(DATA TO EXAMINE begins)

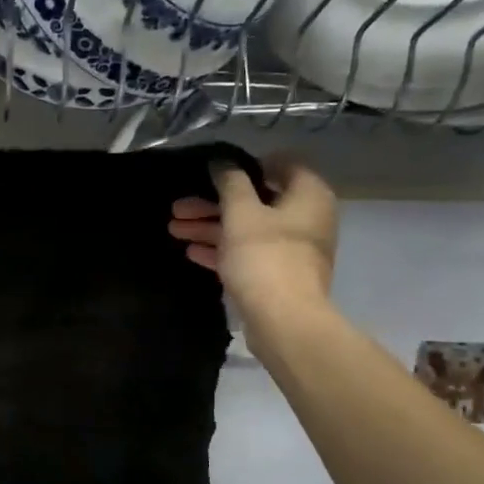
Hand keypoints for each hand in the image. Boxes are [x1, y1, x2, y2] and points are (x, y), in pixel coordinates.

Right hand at [168, 155, 338, 318]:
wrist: (284, 320)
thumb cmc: (265, 256)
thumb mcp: (241, 212)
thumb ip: (230, 182)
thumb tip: (222, 162)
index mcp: (308, 194)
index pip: (282, 164)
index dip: (247, 164)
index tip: (216, 172)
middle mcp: (307, 218)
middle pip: (256, 201)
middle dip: (214, 203)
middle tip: (178, 207)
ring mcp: (294, 249)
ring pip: (248, 229)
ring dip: (211, 227)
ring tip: (174, 229)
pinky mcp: (279, 275)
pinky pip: (249, 254)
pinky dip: (223, 250)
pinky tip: (192, 253)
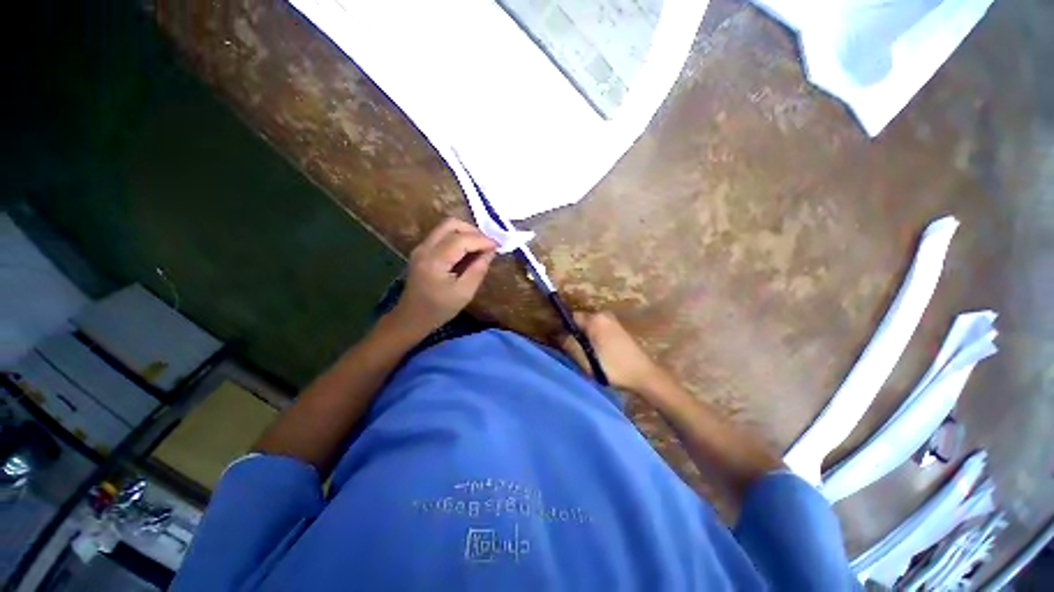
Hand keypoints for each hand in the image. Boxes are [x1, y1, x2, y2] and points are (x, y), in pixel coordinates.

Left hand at [390, 218, 496, 334]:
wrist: (412, 318)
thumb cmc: (439, 309)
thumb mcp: (464, 293)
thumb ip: (478, 270)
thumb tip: (491, 251)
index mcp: (434, 261)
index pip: (460, 239)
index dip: (481, 240)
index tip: (498, 246)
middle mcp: (425, 248)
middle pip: (451, 224)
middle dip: (473, 231)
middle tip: (488, 245)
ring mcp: (421, 248)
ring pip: (446, 227)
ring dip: (466, 233)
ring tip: (480, 247)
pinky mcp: (422, 250)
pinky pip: (442, 235)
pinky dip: (458, 238)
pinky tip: (468, 251)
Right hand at [559, 312, 664, 393]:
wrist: (643, 374)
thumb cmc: (613, 368)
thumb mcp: (586, 360)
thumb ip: (569, 345)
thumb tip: (556, 335)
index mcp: (594, 319)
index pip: (571, 318)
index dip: (564, 329)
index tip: (562, 343)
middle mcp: (603, 314)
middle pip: (580, 321)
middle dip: (575, 334)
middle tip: (574, 351)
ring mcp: (612, 320)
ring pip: (590, 325)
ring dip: (585, 337)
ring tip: (586, 354)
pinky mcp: (618, 327)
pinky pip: (599, 328)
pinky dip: (595, 337)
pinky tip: (598, 352)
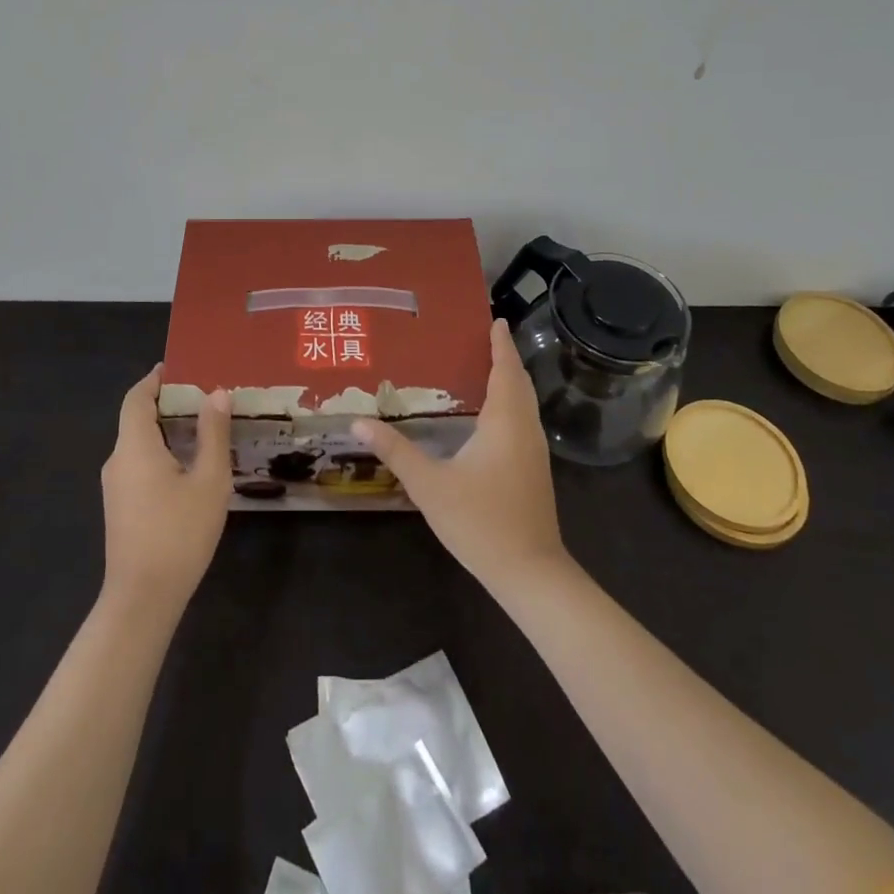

(DATA TO EXAMINE ends)

**TASK DESCRIPTION:** Everything from the line containing "middle mcp: (603, 314)" through the last line of the entries must be repeated verbatim, except pictures.

**WRITTEN REPLY:**
middle mcp: (603, 314)
middle pip: (580, 321)
middle dip: (575, 334)
middle tip: (574, 351)
ring mcp: (612, 320)
ring pip: (590, 325)
ring dip: (585, 337)
ring tip: (586, 354)
pinky mcp: (618, 327)
pinky pip: (599, 328)
pinky dip: (595, 337)
pinky tip: (598, 352)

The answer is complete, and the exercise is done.